Online crackdown of sex trafficking ads chills untargeted speech

Sex ads sites are shutting down en masse after Congress this week passed the Fight Online Sex Trafficking Act, which makes website liable for hosting content that could advertise trafficking.

There's a limit to free speech and this is but the latest example.

In passing the legislation, Congress aid the Communications Act of 1934 "was not intended to provide legal protection to websites that unlawfully promote and facilitate prostitution and websites that facilitate traffickers in advertising the sale of unlawful sex acts with sex trafficking victims."

Craigslist is the latest to get the message, announcing it will no longer provide ads that could involve prostitution.

US Congress just passed HR 1865, "FOSTA", seeking to subject websites to criminal and civil liability when third parties (users) misuse online personals unlawfully.

Any tool or service can be misused. We can't take such risk without jeopardizing all our other services, so we are regretfully taking craigslist personals offline. Hopefully we can bring them back some day.

To the millions of spouses, partners, and couples who met through craigslist, we wish you every happiness!

Earlier this year, Backpage, another website that provided sex ads, shut down its adult ad section, a move that opponents of sex trafficking declared a major victory.

The New York Times reported last week, however, that the closing of the online ad section only sent more prostitutes back to the street, most often at the criminal insistence of their pimps.

The people in the business, however, have a problem with the online crackdown.
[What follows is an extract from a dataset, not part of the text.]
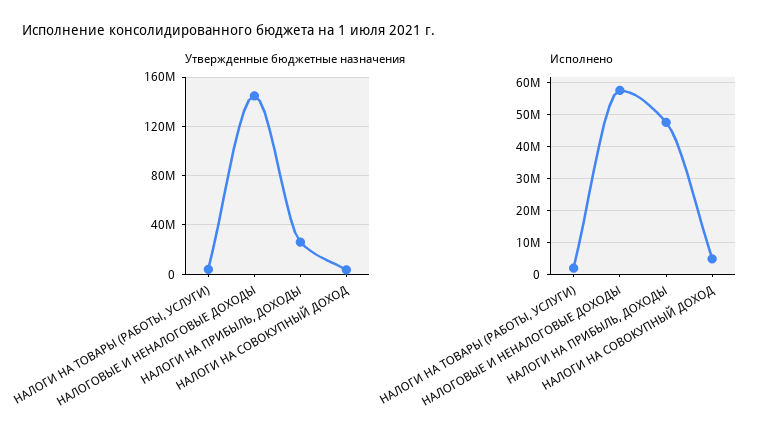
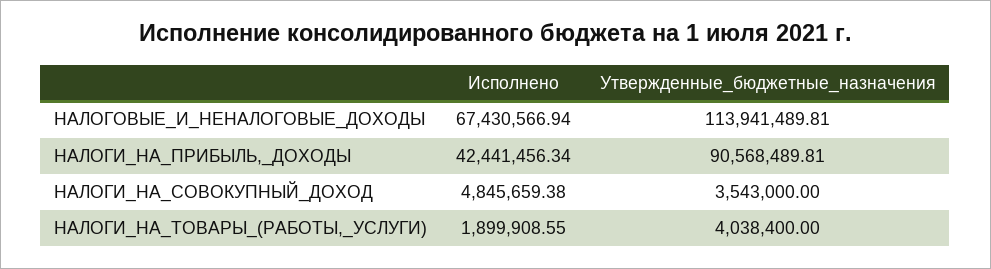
Утвержденные бюджетные назначения, НАЛОГОВЫЕ И НЕНАЛОГОВЫЕ ДОХОДЫ: 145000000 -> 113941489.81
Утвержденные бюджетные назначения, НАЛОГИ НА ПРИБЫЛЬ, ДОХОДЫ: 25000000 -> 90568489.81
Исполнено, НАЛОГОВЫЕ И НЕНАЛОГОВЫЕ ДОХОДЫ: 58000000 -> 67430566.94
Исполнено, НАЛОГИ НА ПРИБЫЛЬ, ДОХОДЫ: 48000000 -> 42441456.34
Early on Thursday, Reddit shut down subreddits that included sex worker forums -- Escorts, Male Escorts, Hookers, and SugarDaddy -- just hours after the Senate approved the bill. says none of them were advertising forums but online sites are scared of what Congress has unleashed and are pre-emptively shutting down forums that could be swept up in the crackdown.

Reason says even sites that just talk about the sex industry are in peril even if they weren't included in the legislation.

Yet they run close enough up against exchanges that could be illegal that it's hard for a third-party like Reddit to differentiate. And the same goes for forums where sex workers post educational content, news, safety and legal advice. Without broad Section 230 protections, Reddit could be in serious financial and legal trouble if they make the wrong call.

Some have suggested that the new content policy, not FOSTA, is to blame for the shutdown of the sex-related subreddits. But FOSTA may also help explain Reddit's new content policy overall. (Reddit did not respond to my request for comment Thursday morning.)

FOSTA seriously chips away at Section 230, the federal provision that protects web publishers from being treated as the speaker of user-generated content. Proponents of FOSTA have insisted this is just a renovation of Section 230, not a demolition. But as Sen. Ron Wyden (D-Ore.)—who coauthored the Section 230 language in the '90s—noted yesterday, once you carve out a loophole for one bad thing (in this case, the change is allegedly meant to stop sex trafficking), it's easy for legislators and courts to carve out loopholes and justifications for everything.

After all, murder is pretty bad. And everyone's pretty jazzed up about the "opioid epidemic" right now. Guns, too. Do you think Congress can resist asking if websites that facilitate these crimes shouldn't be just as liable as those that broker sex?

Though the issue is unlikely to stir mainstream America, the situation nonetheless illustrates what happens when any particular content becomes regulated. Other content gets "regulated" too, with untargeted speech getting suppressed out of fear.